### 指示
**1.** 抜粋文で見出しとして示されているページ番号はどれですか?すべて挙げてください。
**2.** 抜粋文のうち、「初代 Macintosh 開発の秘話を当時のメンバーが振り返った伝記。それがこの本です。福音書みたいなものです。」を含む語句で始まり「Steve Jobs の言動に関するもの。」で終わる部分を、一字一句そのまま書き写してください。

初代 Macintosh 開発の秘話を当時のメンバーが振り返った伝記。それがこの本です。福音書みたいなものです。

だいぶ前に読んでいたのですが、さっき Mac の中を整理していたら読書ログのファイルが出てきたので、その中にあった引用を貼り付けます。途中抜けてる気がしますが、印象に残ったシーンです。主に Steve Jobs の言動に関するもの。

P.19

「だめだ。そんなことで時間を浪費するんじゃない!Apple II がどうした?Apple II はあと2、3年で終わりだ。君の OS なんか完成する前に時代遅れだ。Macintosh が Apple 社の将来を担っている。君は今すぐにその仕事に取りかかるんだ!」
そう言うと、彼は僕の机の脇まで来て、Apple II の電源コードを見つけ、それを強く引っぱってコンセントから引き抜いてしまった。

P.44

「もしもし、Steve Jobs ですが、Adam Osborne をお願いします。」
秘書は Steve に、Osborne 氏は翌朝にならないとオフィスには戻らないと伝え、何か伝言があるかと聞いた。
「ああ」と Steve は答えた。彼は少し間をおいてから、「これがメッセージだ、Adam に、このクソ野郎、と伝えてくれ。」
秘書がそれにどう答えたらいいのか思いつくまでに長い時間がかかった。Steve は続けた。「もう一つある。Adam は Macintosh に興味があるそうだが、こう伝えてくれ。Macintosh はとてもよくできているから、たぶん自分の子供に2、3台買い与えたくなるだろう。そのせいで自分の会社が倒産に追い込まれたとしてもな!」

P.45

「プリント基板がどう見えるかなんて、誰が気にするんですか?大事なのは、どれだけうまく動作するかってことでしょう。誰もプリント基板なんて見やしませんよ。」
Steve は強う調子で反論した。「俺が見るんだよ!俺は、たとえ箱の中に入っているものでも、可能な限り美しくあって欲しいんだ。優れた大工はキャビネットの裏に使うからといって、質の悪い木を選んだりしないものさ。そんなとこ誰も見なくてもな。」

P.47 まとめ

金曜の夕方に設計したプリント基板が届いて、翌日の朝に組み上げるか、月曜まで待つかを考えていると、Steve は言った。
「月曜日?冗談だろ?Burrell、お前のプリント基板なんだぜ。動くかどうか、今夜中に確かめたくないのかよ?よし、こうしよう。もし今晩中に基盤を動かすことが出来たら、お前と、その周りにいる連中にも、パイナップルピザをおごってやるよ。」
その後、夜に電源投入。電源は入ったが、起動までは行かなかった。みんなはがっかりしたが、Burrell は違った。

### 提供資料
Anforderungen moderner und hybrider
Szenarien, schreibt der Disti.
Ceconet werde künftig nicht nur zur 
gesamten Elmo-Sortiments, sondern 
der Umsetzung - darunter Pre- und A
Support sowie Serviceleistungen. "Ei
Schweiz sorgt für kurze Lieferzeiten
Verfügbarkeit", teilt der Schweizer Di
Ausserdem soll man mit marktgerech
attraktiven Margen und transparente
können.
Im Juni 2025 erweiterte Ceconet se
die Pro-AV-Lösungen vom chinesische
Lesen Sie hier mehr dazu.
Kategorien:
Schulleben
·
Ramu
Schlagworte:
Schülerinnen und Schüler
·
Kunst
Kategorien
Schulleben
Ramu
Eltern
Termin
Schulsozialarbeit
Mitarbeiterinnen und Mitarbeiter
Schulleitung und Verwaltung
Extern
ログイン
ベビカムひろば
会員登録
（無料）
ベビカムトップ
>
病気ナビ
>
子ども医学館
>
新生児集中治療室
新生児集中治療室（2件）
--
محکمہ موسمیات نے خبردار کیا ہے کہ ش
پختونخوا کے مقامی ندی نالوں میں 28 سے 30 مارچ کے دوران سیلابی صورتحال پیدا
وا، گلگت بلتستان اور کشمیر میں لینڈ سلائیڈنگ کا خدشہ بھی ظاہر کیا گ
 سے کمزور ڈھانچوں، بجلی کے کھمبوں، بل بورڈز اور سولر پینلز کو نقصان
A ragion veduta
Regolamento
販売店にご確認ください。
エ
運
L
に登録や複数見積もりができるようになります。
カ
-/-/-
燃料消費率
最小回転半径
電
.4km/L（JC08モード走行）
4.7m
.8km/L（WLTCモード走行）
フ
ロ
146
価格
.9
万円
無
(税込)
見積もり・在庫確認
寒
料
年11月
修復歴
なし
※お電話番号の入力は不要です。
...
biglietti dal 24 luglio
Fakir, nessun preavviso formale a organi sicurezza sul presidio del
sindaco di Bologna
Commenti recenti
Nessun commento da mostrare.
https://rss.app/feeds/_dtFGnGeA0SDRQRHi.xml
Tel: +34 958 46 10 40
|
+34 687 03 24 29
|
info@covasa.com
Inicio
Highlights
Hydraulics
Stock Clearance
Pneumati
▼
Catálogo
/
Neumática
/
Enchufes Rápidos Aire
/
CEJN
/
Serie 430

### 解答
**1.** P.19、P.44、P.45、P.47

**2.**
初代 Macintosh 開発の秘話を当時のメンバーが振り返った伝記。それがこの本です。福音書みたいなものです。

だいぶ前に読んでいたのですが、さっき Mac の中を整理していたら読書ログのファイルが出てきたので、その中にあった引用を貼り付けます。途中抜けてる気がしますが、印象に残ったシーンです。主に Steve Jobs の言動に関するもの。